[[ Records to use, beginning ]]
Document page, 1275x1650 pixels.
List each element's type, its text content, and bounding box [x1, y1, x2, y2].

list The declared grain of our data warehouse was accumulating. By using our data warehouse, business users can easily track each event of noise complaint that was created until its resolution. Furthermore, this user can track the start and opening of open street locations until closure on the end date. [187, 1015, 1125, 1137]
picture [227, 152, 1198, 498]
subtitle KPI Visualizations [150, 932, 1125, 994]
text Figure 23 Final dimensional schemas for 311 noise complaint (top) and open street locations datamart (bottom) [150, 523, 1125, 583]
[[ Records to use, end ]]
Task item – Reproduce exactly the line bearing "List each element's" and all the lines that come after it in the records above; add nothing.

Response area –
List each element's type, its text content, and bounding box [x1, y1, x2, y2].

list The declared grain of our data warehouse was accumulating. By using our data warehouse, business users can easily track each event of noise complaint that was created until its resolution. Furthermore, this user can track the start and opening of open street locations until closure on the end date. [187, 1015, 1125, 1137]
picture [227, 152, 1198, 498]
subtitle KPI Visualizations [150, 932, 1125, 994]
text Figure 23 Final dimensional schemas for 311 noise complaint (top) and open street locations datamart (bottom) [150, 523, 1125, 583]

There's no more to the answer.